Remember that 237 women taking the drugs ended up having “aspiration for symptoms.” The examples of symptoms given are “pain or bleeding.” That would make bleeding a bigger issue.
Lower rates of infection may be due to an addition of a prophylactic antibiotic to the protocol, but this may come at a price. The FDA says on its “Postmarket Drug Safety Information for Patients and Providers” webpage that the “FDA does not have sufficient information to recommend the use of prophylactic antibiotics for women having a medical abortion… Prophylactic antibiotic use carries its own risk of serious adverse events such as severe or fatal allergic reactions. Also, prophylactic use of antibiotics can stimulate the growth of ‘superbugs,’ bacteria resistant to everyday antibiotics.”
The published data does not reveal whether this means there were no further instances of infection, excessive bleeding, no ectopic pregnancies, no episodes of diarrhea, vomiting (that were themselves serious enough in other trials to warrant some hospitalizations), or other significant adverse events.
This of course, tells us nothing about the outcome for the 2,517 chemical abortion patients of whom Planned Parenthood lost track.
Missing Patients
The original number of chemical abortion patients was not 13,373, but 15,890. This means that there were 2,517 patients (15.8%) missing from the data set, who were excluded from the analysis.
Most of these were patients who never returned for their follow up visits (2,470), but there were also 20 excluded for missing data on gestational age. Twenty-seven were left off because they changed their minds and did not complete the chemical abortion process
Some of those 27 who changed their minds may have opted for a surgical abortion or were past the gestational limit. But others simply “began the regimen but did not take all of the medications.” The authors do not seem to want to admit that some women may have changed their minds about aborting entirely, hoping their babies would service.

Hasty Conclusions

The researchers from Planned Parenthood look at these study results and conclude that “This study adds to the growing literature supporting provision of medical abortions using evidence-based regimens, and supports the conclusion that legislative efforts to restrict medical abortion to the FDA regimen are based on political goals to restrict abortions services, not efficacy or patient safety.”
While on paper, they are reporting higher efficacy and safety rates, high numbers of missing patients from this study (and from similar ones) make one wonder if these are legitimate conclusions.

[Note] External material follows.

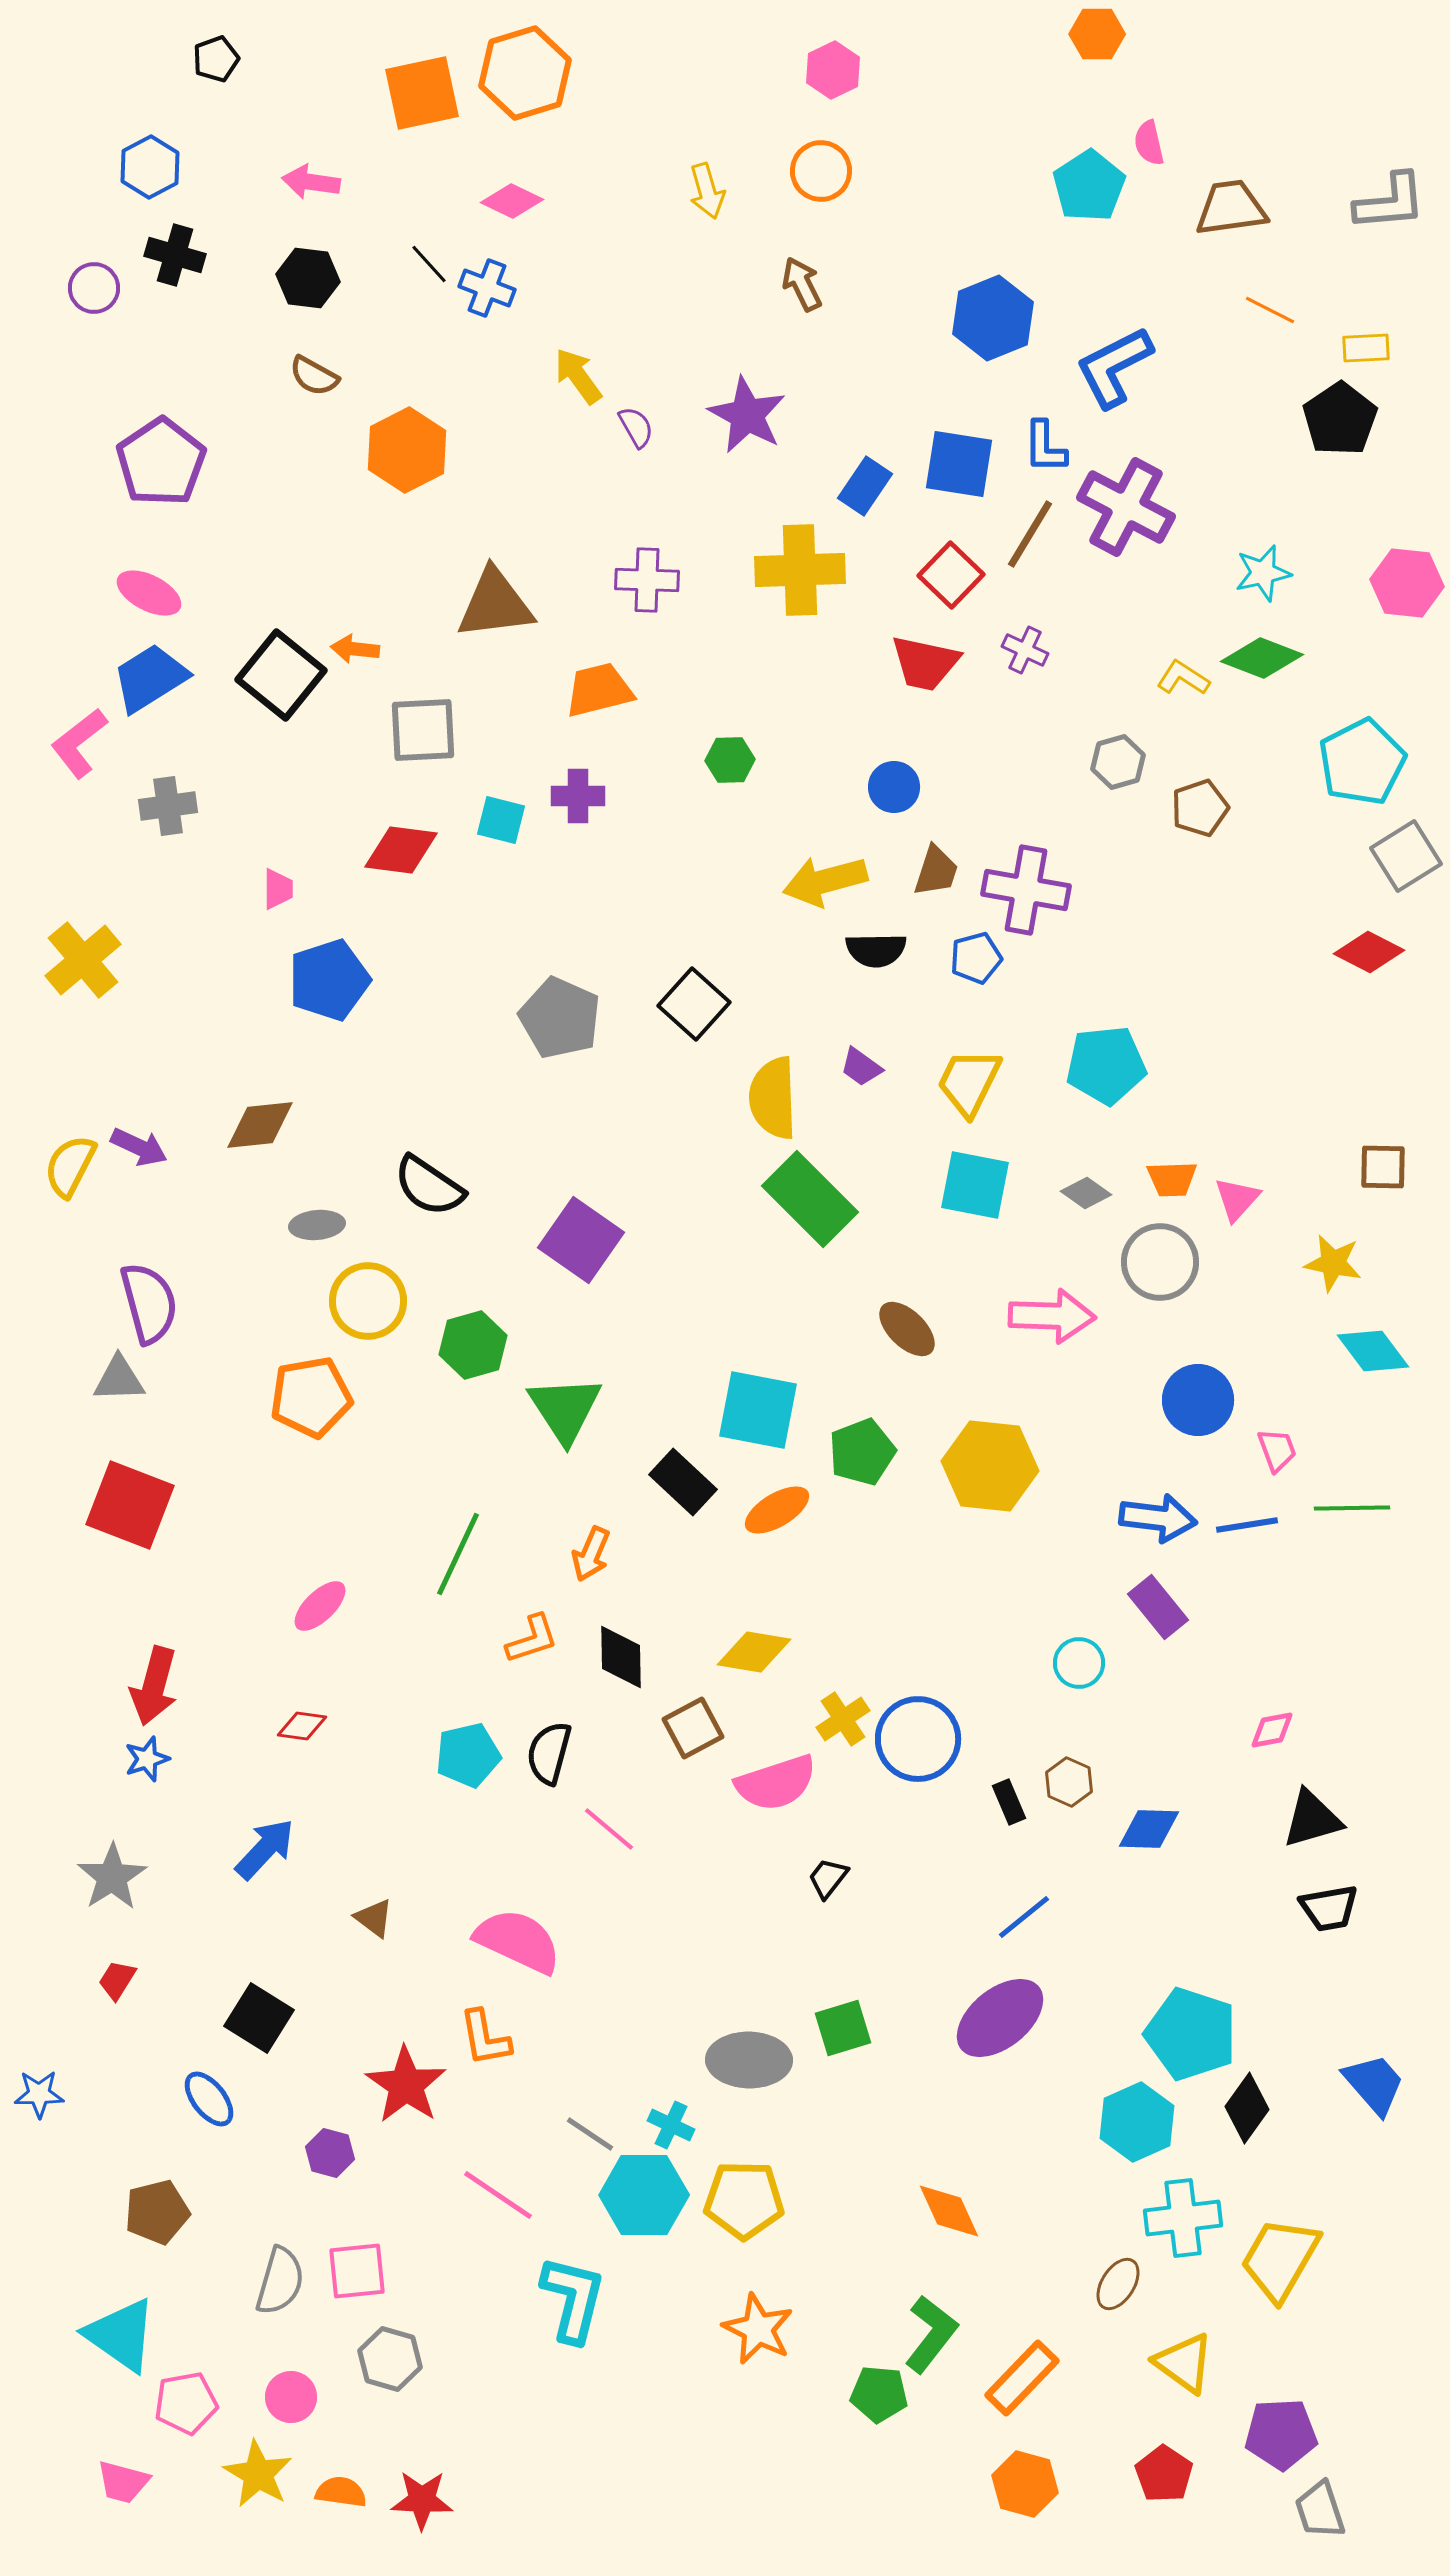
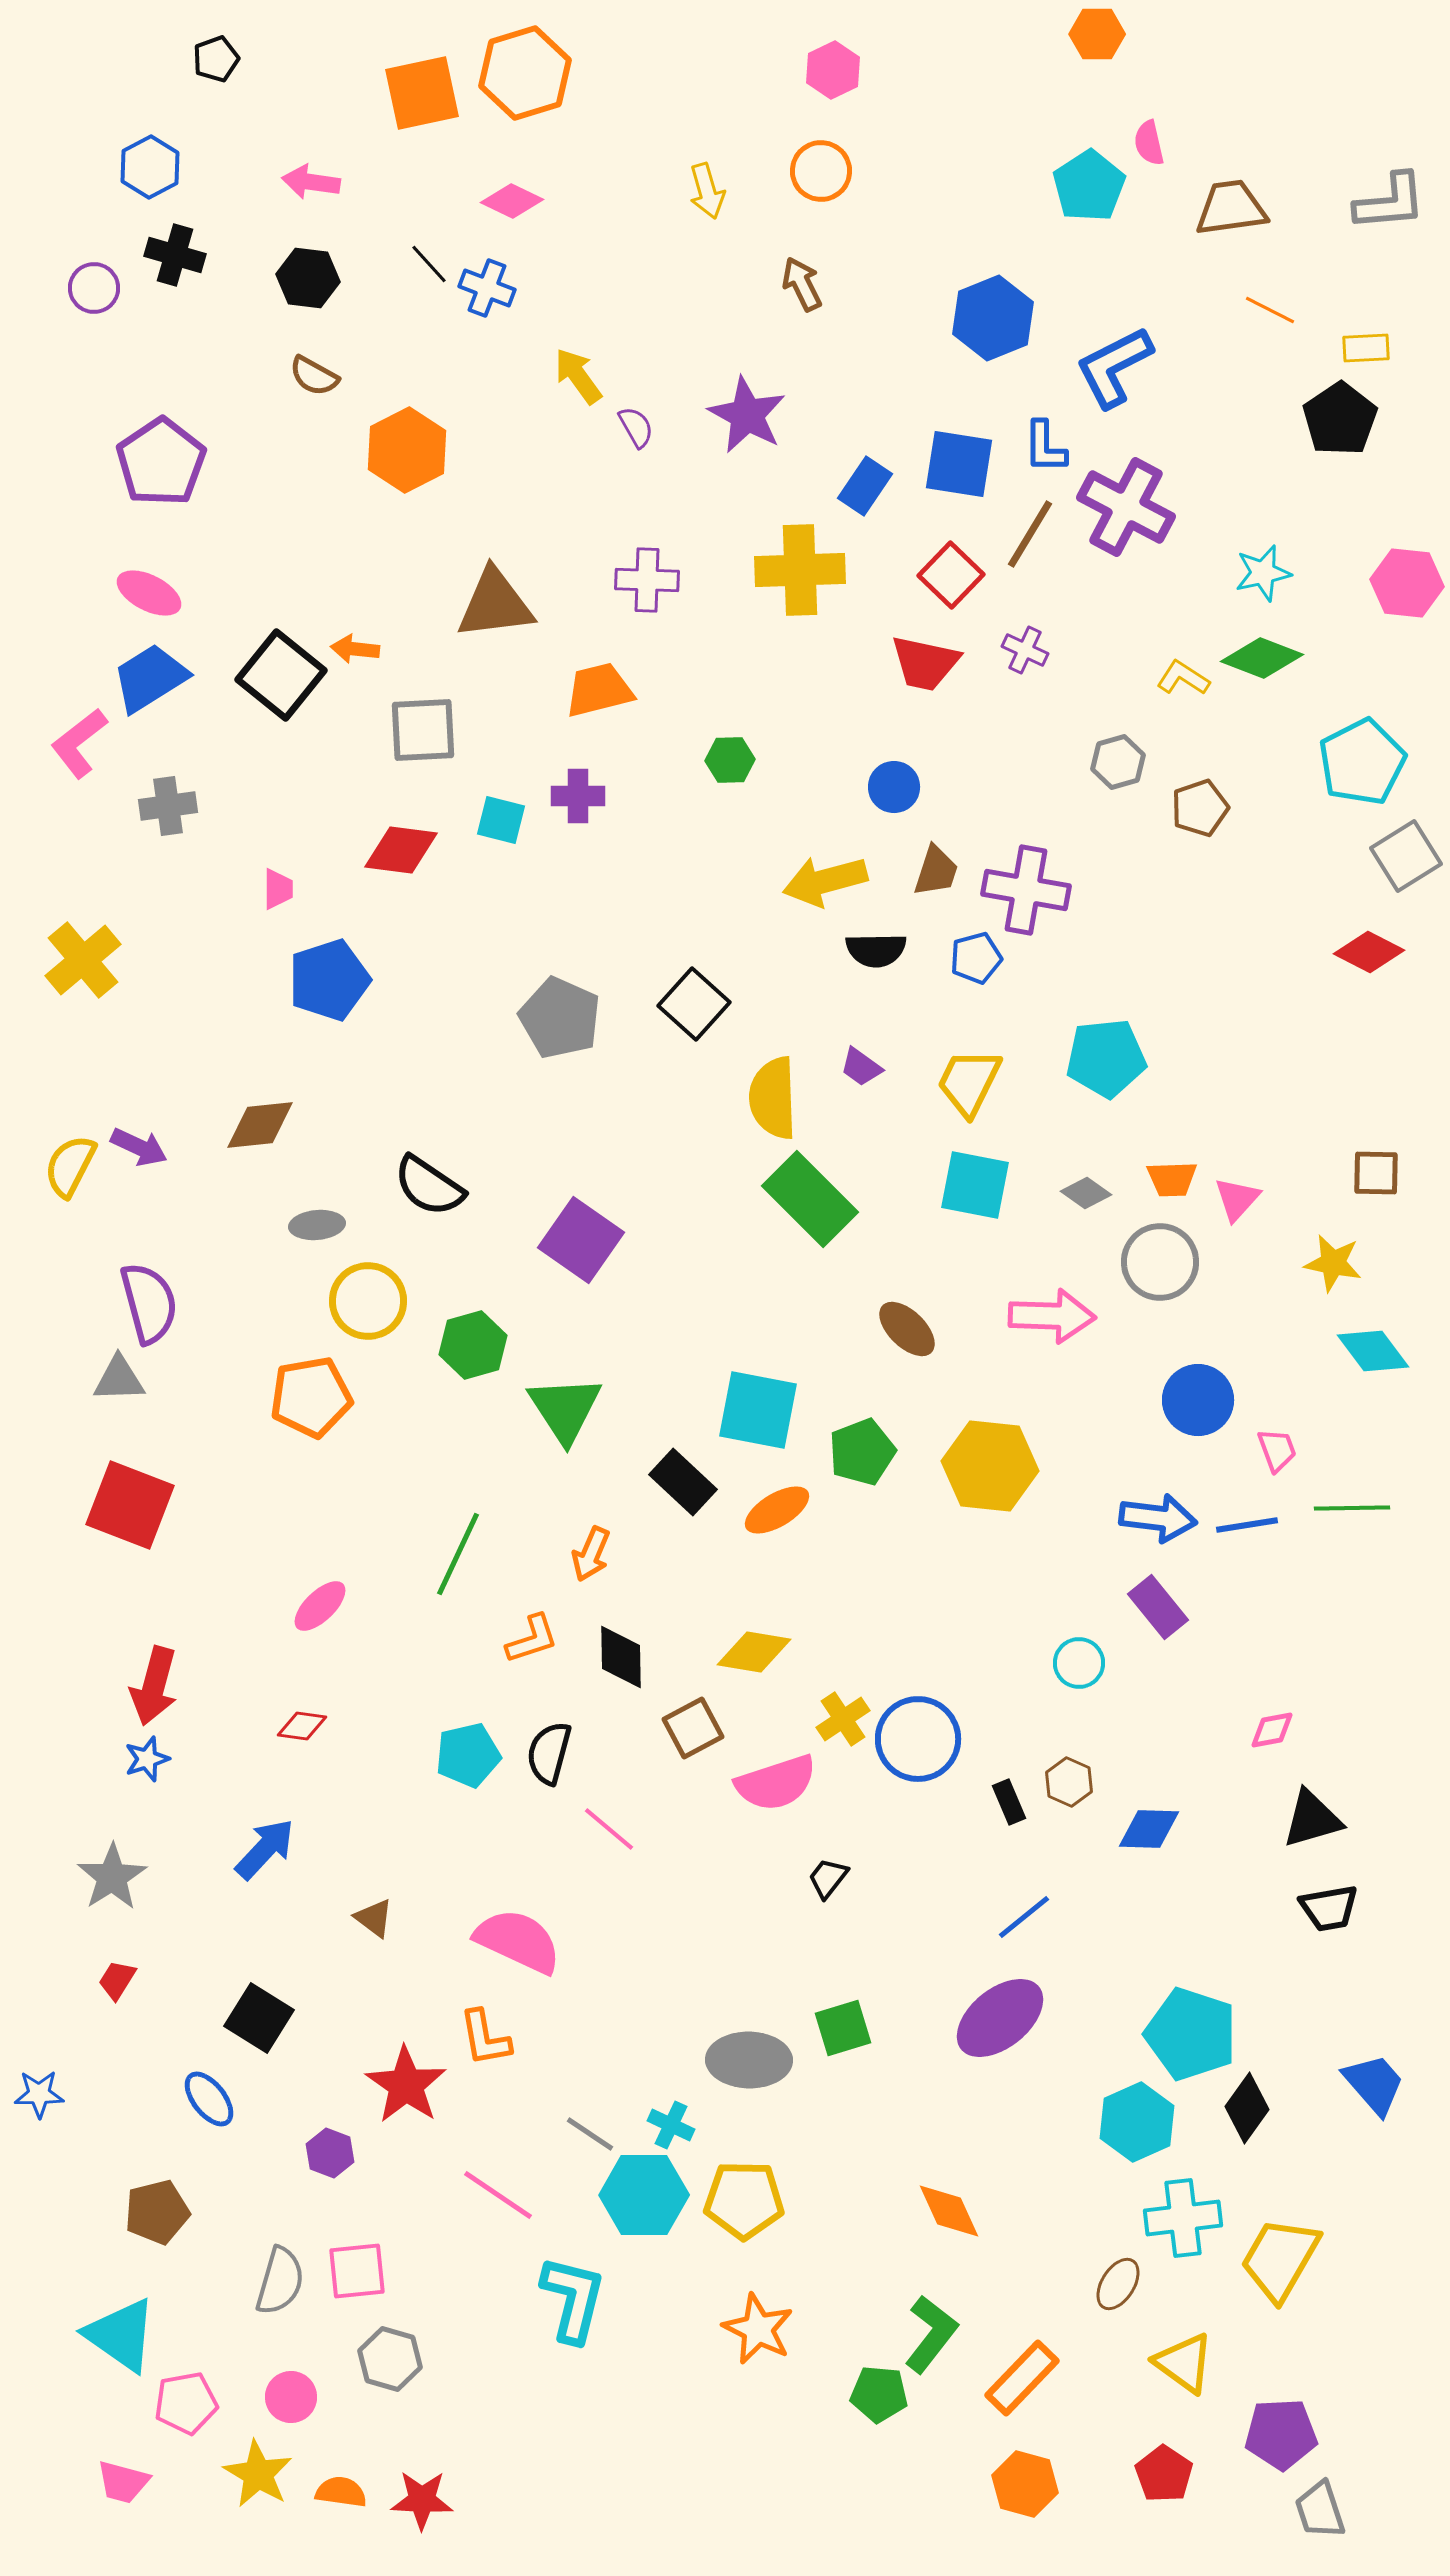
cyan pentagon at (1106, 1065): moved 7 px up
brown square at (1383, 1167): moved 7 px left, 6 px down
purple hexagon at (330, 2153): rotated 6 degrees clockwise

Women with serious problems may have simply skipped the clinic and gone on to the emergency room, where they may or may not have told the attending physician they had taken the abortion drugs. Other women may have changed their minds once the abortion did not occur, deciding to give birth.
In any case, even in this self-serving study, the risk of failure and safety issues still remain, as does the physical and psychological ordeal of every chemical abortion. A baby still dies, a mother still goes through great pain and agony, and an abortion clinic figures out how to make more money out of the whole deal.